When training a model, it is often recommended to lower the learning rate as the training progresses. This function applies an exponential decay function to a provided initial learning rate. It requires a global_step value to compute the decayed learning rate. You can just pass a TensorFlow variable that you increment at each training step.

The function returns the decayed learning rate. It is computed as:

decayed_learning_rate = learning_rate *
                        decay_rate ^ (global_step / decay_steps)

If the argument staircase is True, then global_step / decay_steps is an integer division and the decayed learning rate follows a staircase function.

Example: decay every 100000 steps with a base of 0.96:

global_step = tf.Variable(0, trainable=False)
starter_learning_rate = 0.1
learning_rate = tf.compat.v1.train.exponential_decay(starter_learning_rate,
                                           100000, 0.96, staircase=True)
# Passing global_step to minimize() will increment it at each step.
learning_step = (
    .minimize( loss..., global_step=global_step)

learning_rate A scalar float32 or float64 Tensor or a Python number.
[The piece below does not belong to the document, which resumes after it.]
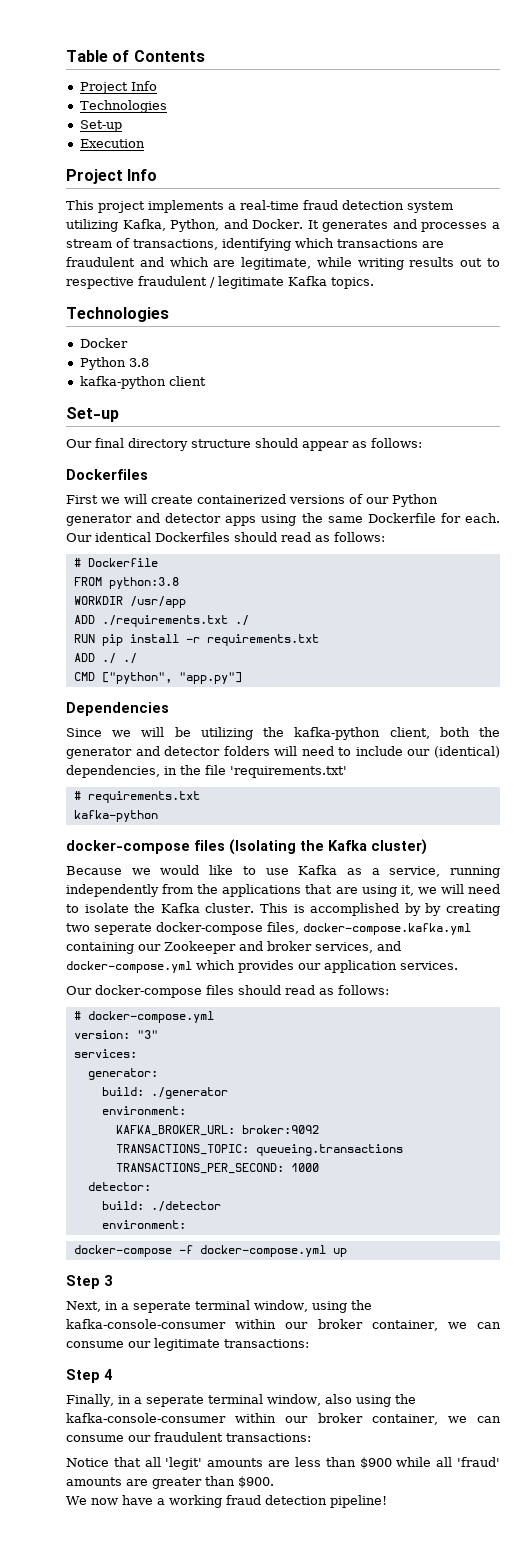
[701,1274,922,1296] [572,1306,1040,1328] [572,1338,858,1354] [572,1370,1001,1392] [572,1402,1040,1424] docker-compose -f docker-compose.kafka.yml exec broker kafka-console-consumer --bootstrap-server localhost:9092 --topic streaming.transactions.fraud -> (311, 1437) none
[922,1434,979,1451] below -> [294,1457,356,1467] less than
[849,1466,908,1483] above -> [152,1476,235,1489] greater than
The initial learning rate.
global_step A scalar int32 or int64 Tensor or a Python number. Global step to use for the decay computation. Must not be negative.
decay_steps A scalar int32 or int64 Tensor or a Python number. Must be positive. See the decay computation above.
decay_rate A scalar float32 or float64 Tensor or a Python number. The decay rate.
staircase Boolean. If True decay the learning rate at discrete intervals
name String. Optional name of the operation. Defaults to 'ExponentialDecay'.

A scalar Tensor of the same type as learning_rate. The decayed learning rate.

ValueError if global_step is not supplied.

Eager Compatibility

When eager execution is enabled, this function returns a function which in turn returns the decayed learning rate Tensor. This can be useful for changing the learning rate value across different invocations of optimizer functions.